それにしても、ずるい……か。随分と稚拙な理屈に思えるが、彼女は彼女で真剣なのだろう。実際、私も逆の立場だったら同じように考え、同じように彼を欲するかもしれない。しかし一方で、それは神界のルールとしても許されない事だ。この辺りはきちんと、上位者として話をするべきだろう。
「信頼関係や契約というのは、誰かから奪っても無意味なものです。私の場合は確かに、運が良かっただけかもしれないし、ハーヴェンに甘えて迷惑ばかりかけているのもまた事実……その辺はご指摘通りだとも思います。でもね、彼と離れたくない気持ちだけは誰にも負けないし、彼を繫ぎ止めるためだったら、私はなんでもする。一緒に魔界に来いと言われたら、それも厭わない。……私はそのくらい、真剣なんです。そういう縁は自分で探さないといけないし、誰かの縁を奪う事だけはしてはいけない。……精霊との契約はそういうものだと、きちんと理解しなさい」
「そっか〜。

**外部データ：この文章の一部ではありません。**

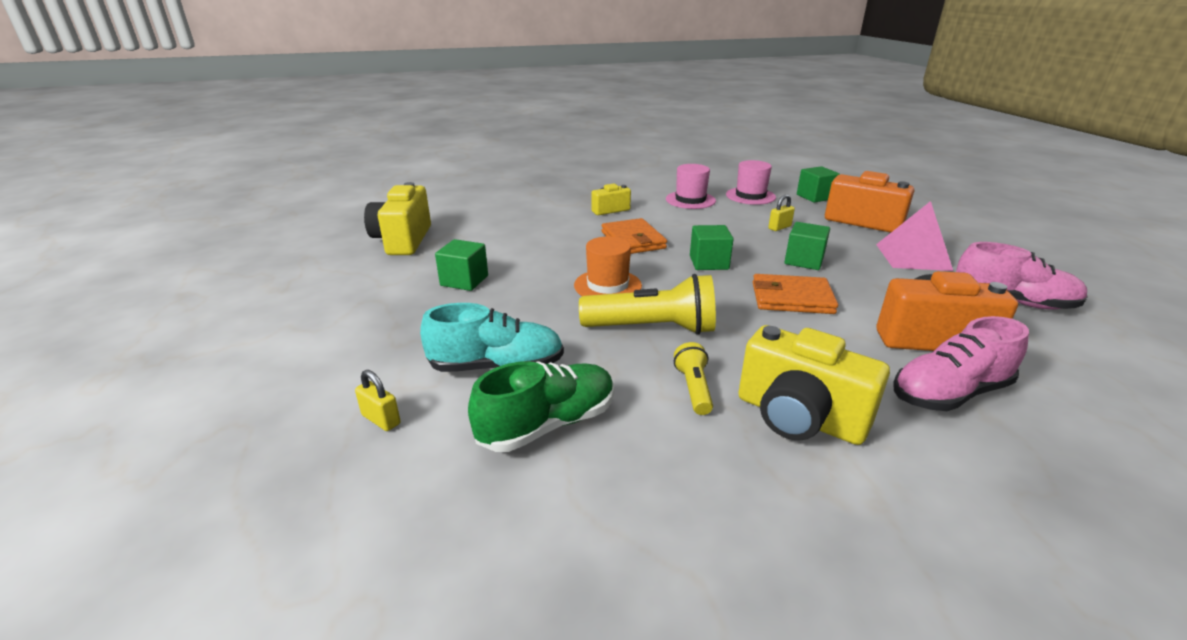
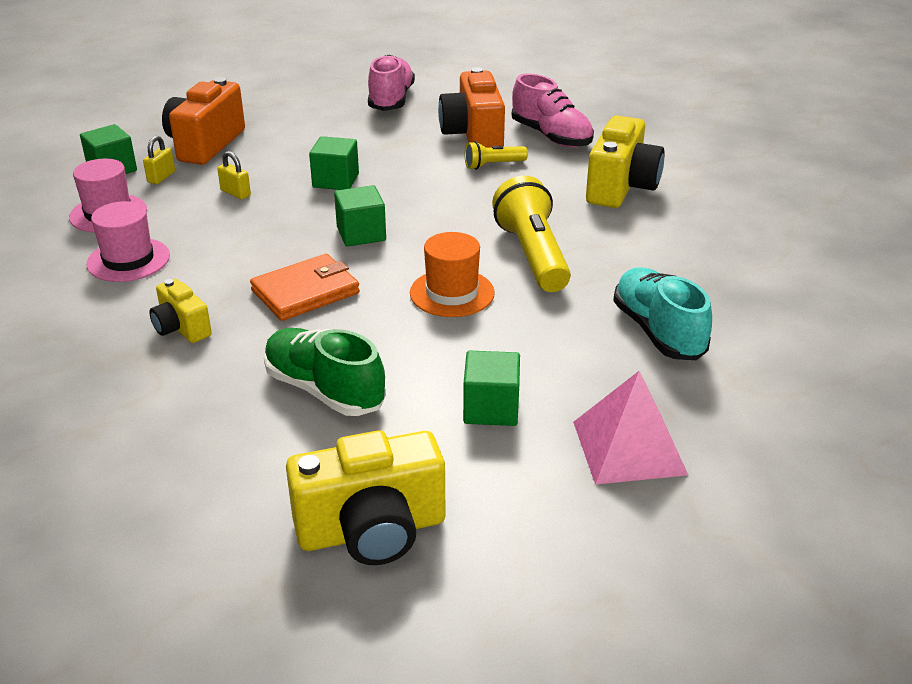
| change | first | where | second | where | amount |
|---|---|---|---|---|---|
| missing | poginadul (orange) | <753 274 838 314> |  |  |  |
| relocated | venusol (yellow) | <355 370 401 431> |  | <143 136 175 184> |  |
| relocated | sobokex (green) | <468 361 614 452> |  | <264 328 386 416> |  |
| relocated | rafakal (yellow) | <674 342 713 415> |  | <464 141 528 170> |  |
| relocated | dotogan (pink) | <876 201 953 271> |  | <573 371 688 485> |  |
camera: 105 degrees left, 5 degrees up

ルシエルはいよいよになったら、俺と一緒に魔界にも来てくれるんだな?」
「……それも厭わないと、言っているだろう? 最終手段だとは思うが……その時は無論、望むとこ……はわっ⁉︎」
不意に身を引き寄せられて、今度は抱き上げられる。彼を見下ろすと、これまでにないくらいにイタズラっぽく、それでいて満足そうな顔でこちらを見つめている。
「今日は本当、色々いい日だな〜。朝一でお前の笑顔を見られて、そんでもって……1日の終わりかけに、こんなにありがたいお言葉まで頂けて。俺……メチャクチャ幸せかも」
「ルシエル様って笑えるんですか⁉︎」
「おぁ〜、し、信じられないですぅ!」
キュリエルとマディエルが、今日1番の驚きの声を上げる。ちょっと失礼な気もしたが……今までニコリともできなかったのだから、そう思われるのも無理はないかもしれない。

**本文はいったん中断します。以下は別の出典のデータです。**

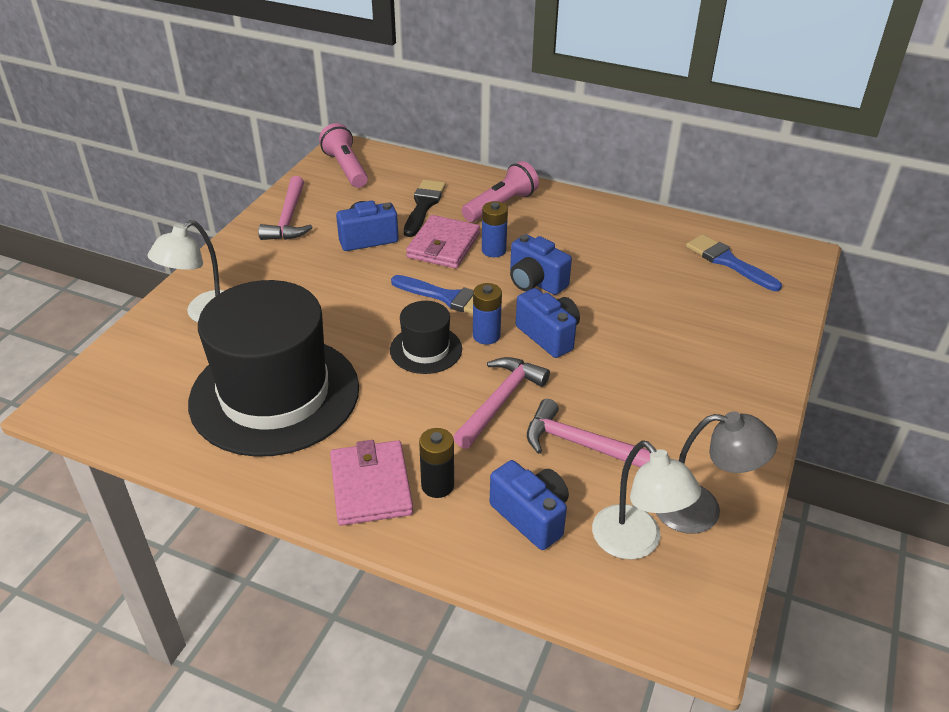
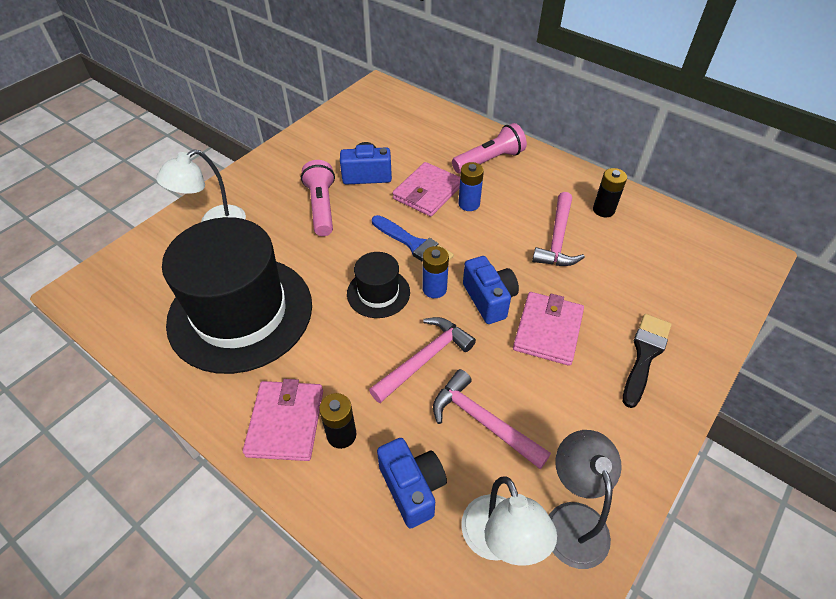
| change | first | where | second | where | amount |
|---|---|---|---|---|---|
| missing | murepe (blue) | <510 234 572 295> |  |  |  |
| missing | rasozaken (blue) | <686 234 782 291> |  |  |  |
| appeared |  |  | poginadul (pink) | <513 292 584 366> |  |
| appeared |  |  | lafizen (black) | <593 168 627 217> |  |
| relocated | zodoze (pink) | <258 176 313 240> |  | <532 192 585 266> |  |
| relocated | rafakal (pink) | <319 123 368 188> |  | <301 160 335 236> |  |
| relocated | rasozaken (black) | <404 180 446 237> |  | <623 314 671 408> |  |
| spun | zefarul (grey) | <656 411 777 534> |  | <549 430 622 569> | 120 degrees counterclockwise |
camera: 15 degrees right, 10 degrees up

「ふっふっふ……ルシエルは俺の前だと、可愛く笑います! 今朝は小鳥ちゃんが来ていたとかで、もんの凄くいい顔で笑ってくれました! 明日も小鳥ちゃんが来てくれるように、バードフィーダーに餌をセット済みです! 今から楽しみだよな〜、ルシエル?」
「う、うん……。あ、でも……次は鳥ちゃんが来ていても、ハーヴェンのお腹を蹴らないように気をつける……」
「あ、確かに。それは頼むよ。あと、裸のままベランダに飛び出すのも、やめような?」
「……うん……」
3名様の視線が気になりはするものの。なんだろう、妙に吹っ切れてしまった。それに……このくらいはっきりさせておいた方が、後腐れもないかもしれない。
「リッテル。どう見ても、あなたの完敗みたいだから、これ以上は無駄だと思うわ。さ、立って」
私達の様子を見守ってリッテルに立ち上がるように促す、キュリエル。彼女の背中を優しく摩りながらも……ふと、何かが気になったらしい。……またも、鋭く切り込んでくる。

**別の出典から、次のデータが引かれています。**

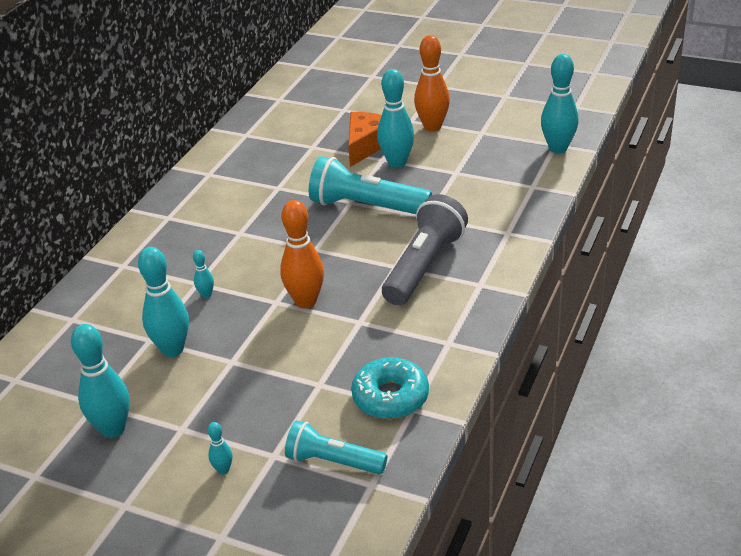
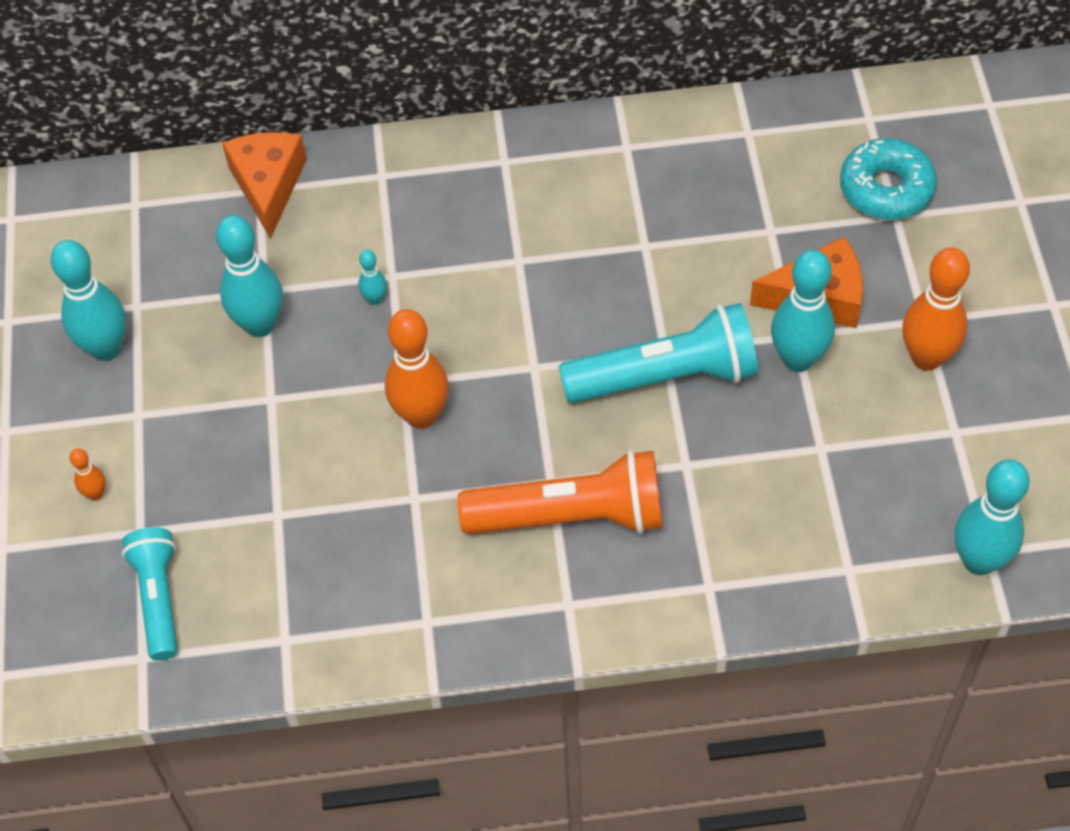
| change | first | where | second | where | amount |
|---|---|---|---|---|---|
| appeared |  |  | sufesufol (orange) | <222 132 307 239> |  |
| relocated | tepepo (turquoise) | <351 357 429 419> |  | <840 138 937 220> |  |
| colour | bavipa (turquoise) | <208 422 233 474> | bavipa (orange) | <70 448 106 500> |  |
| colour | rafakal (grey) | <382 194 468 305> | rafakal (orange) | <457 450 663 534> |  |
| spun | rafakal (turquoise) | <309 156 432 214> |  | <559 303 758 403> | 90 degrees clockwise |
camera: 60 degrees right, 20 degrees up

「それにしても……。もしかして、ルシエル様はお風呂だけじゃなくて、お布団もハーヴェン様と一緒だったりするんでしょうか?」
「え、え? どうして?」
「ハーヴェン様のお腹を蹴らないように……とか、裸でベランダに飛び出す……とか……」
「……う。それは、その……」
少し吹っ切れてしまったとは言え。マディエルがペンを片手に、興奮した様子でこちらを見ているのに気づくと、どうしても気後れしてしまう。そして……そんなことはお構い無しとばかりに、色々と驀進する旦那様。
「うん、まぁ。寝室が一緒だからな〜。で、寝る時は両方とも裸です!」
「そこまではっきり言わなくて、いいから!」
「はぅ、ぅぅ……これは……! 超〜〜〜〜〜〜問題作ができそうな予感です〜‼︎ ……あ。そろそろ帰ります! ハーヴェン様ファンクラブのみんなの為にも、一刻も早く書き上げなければ! 燃えて来ましたよぉ〜‼︎」
「え? あ……ちょっと! マディエル⁉︎」
「私達もそろそろ……お暇します。これに懲りずに……またお食事にご招待いただけると、嬉しいです」
「……今日はありがとうございました……」
最後にきちんと謝辞を述べるキュリエルに、納得しかねるといった顔で辛うじて挨拶するリッテル。その彼女達にも最後まで陽気に対応する、ハーヴェン。妙に話に乗りそびれた感じがするが、気のせいだろうか。
「おぅ。またおいで。予告さえしておいてくれれば、みんなの分を作るくらいは大した手間じゃないから。ラミュエル様とやらにも、よろしく伝えておいて」
出遅れた私の代わりにきちんとその場を締めくくりつつ、彼女達を見送るハーヴェンだけど。……なんだか、置いてけぼりの気分なんだが……。それに明日、神界に行くのが、もの凄く怖い……。
「……責任、取れよ?」
「もちろん、責任はちゃんと取るさ。これからもずっと一緒にいるから、そんなに不安そうな顔するなよ」
「約束、だからな? ……絶対だぞ?」
「分かってるよ。浮気をしたら毒を盛られて、締め上げられるんだろ? 可愛い嫁さんを泣かせた上に、そんな罰ゲームまであったら、他の誰かに乗り換えようなんて、浮気心は絶対に起きないから」
「……うん」
先程までの喧騒が嘘のように静まり返ったリビングで、今度こそ誰にも邪魔されずに精一杯、甘えてみる。そうして私の意図するところを器用に拾って、ハーヴェンは嬉しそうに私を抱き上げたまま……頬ずりを返してくる。
とにかく今は明日の顛末は考えずに、この瞬間に身を委ねるに限る。それでなくても、普段は離れ離れなのだ。嫁の特権で……1日の終わりくらいは彼を独り占めしても、バチは当たらないと思う。